Plusieurs médias et politologues se sont enfin penchés sur la question stratégique : fallait-il arrêter M. Drouet au risque d'en faire un "martyr" ? Car, après Florina, jeune émule de Polyphème, le risque est fort qu'Éric Drouet devienne le nouveau totem, la vache sacrée du mouvement jauniste. C'est avec le suicide d'un parfait lambda nommé Mohammed Bouazizi qu'ont débuté les Printemps Arabes et, bien avant, c'est le viol de la chaste Lucrèce par le prince Sextus Tarquin qui embrasa le peuple romain, conduisant à la chute de la royauté. Les martyrs, vrais ou faux, morts ou vivants, constituent un excellent fédérateur pour toutes les idéologies. Cependant, cette question du "fallait-il ou non" est biaisée dans la mesure où elle part d'un postulat qu'il s'agit d'une arrestation politique, donnant de fait raison à cette affirmation des Gilets Jaunes. Si, comme d'aucuns le prétendent, Emmanuel Macron est conseillé par les illuminatis (chanceux, le mec) ces derniers sont-ils assez stupides pour oublier qu'arrêter Drouet est susceptible de donner un souffle de renouveau à cette chandelle vacillante qu'est, en ce début d'année, le mouvement jauniste ? Politiquement, la majorité avait au contraire tout à gagner en laissant M. Drouet et ses fadas mettre le souk à Paris et se radicaliser davantage – provoquant ainsi des scissions et des désolidarisations dans le mouvement.

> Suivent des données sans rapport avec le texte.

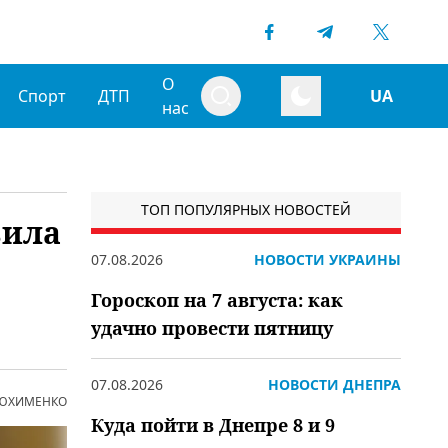
О
Спорт
ДТП
UA
нас
ТОП ПОПУЛЯРНЫХ НОВОСТЕЙ
вила
07.08.2026
НОВОСТИ УКРАИНЫ
Гороскоп на 7 августа: как
удачно провести пятницу
07.08.2026
НОВОСТИ ДНЕПРА
 ЮХИМЕНКО
Куда пойти в Днепре 8 и 9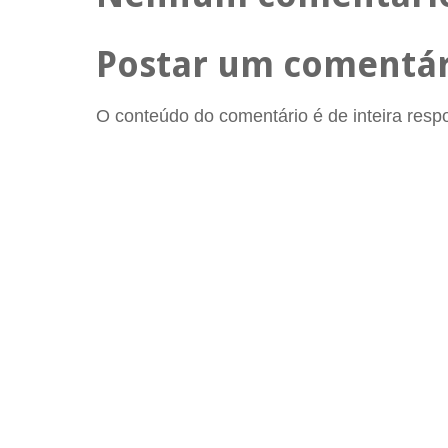
Postar um comentár
O conteúdo do comentário é de inteira respon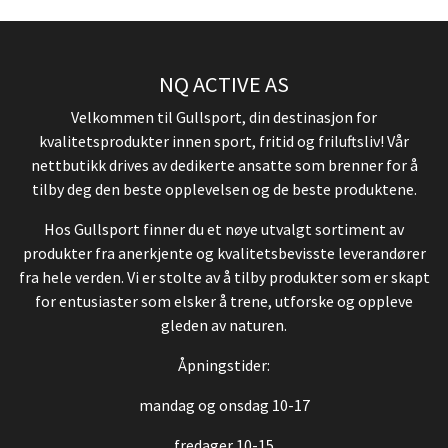
NQ ACTIVE AS
Velkommen til Gullsport, din destinasjon for
kvalitetsprodukter innen sport, fritid og friluftsliv! Vår
nettbutikk drives av dedikerte ansatte som brenner for å
tilby deg den beste opplevelsen og de beste produktene.
Hos Gullsport finner du et nøye utvalgt sortiment av
produkter fra anerkjente og kvalitetsbevisste leverandører
fra hele verden. Vi er stolte av å tilby produkter som er skapt
for entusiaster som elsker å trene, utforske og oppleve
gleden av naturen.
Åpningstider:
mandag og onsdag 10-17
fredager 10-15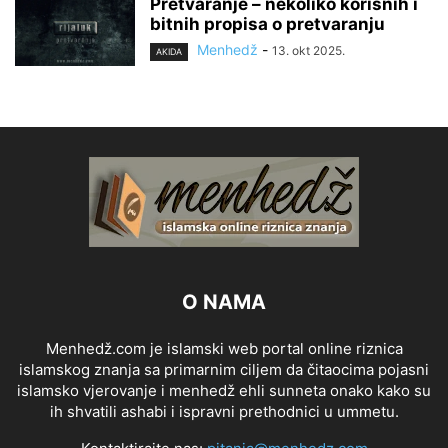
Pretvaranje – nekoliko korisnih i
bitnih propisa o pretvaranju
Menhedž
-
13. okt 2025.
AKIDA
O NAMA
Menhedž.com je islamski web portal online riznica
islamskog znanja sa primarnim ciljem da čitaocima pojasni
islamsko vjerovanje i menhedž ehli sunneta onako kako su
ih shvatili ashabi i ispravni prethodnici u ummetu.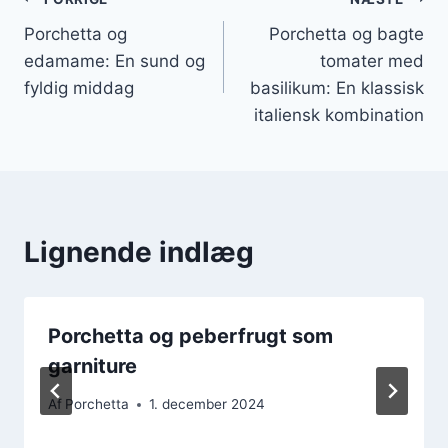
Indlægsnavigation
Porchetta og
Porchetta og bagte
edamame: En sund og
tomater med
fyldig middag
basilikum: En klassisk
italiensk kombination
Lignende indlæg
Porchetta og peberfrugt som
garniture
Af
Porchetta
1. december 2024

Le fait même que cette arrestation soit survenue ce soir à Paris, en direct devant des caméras, le surlendemain des vœux présidentiels, est la preuve par A + B qu'il s'agit d'une mesure uniquement juridique sans nul commenditaire reptilien. De fait, elle n'aurait pu tomber à un moment plus malencontreux pour un exécutif empêtré dans ses démêlés avec la nouvelle "affaire" Benalla, le prélèvement à la source, la tentative d'amorcer des réformes économiques impopulaires et un climat international qui se tend chaque jour davantage.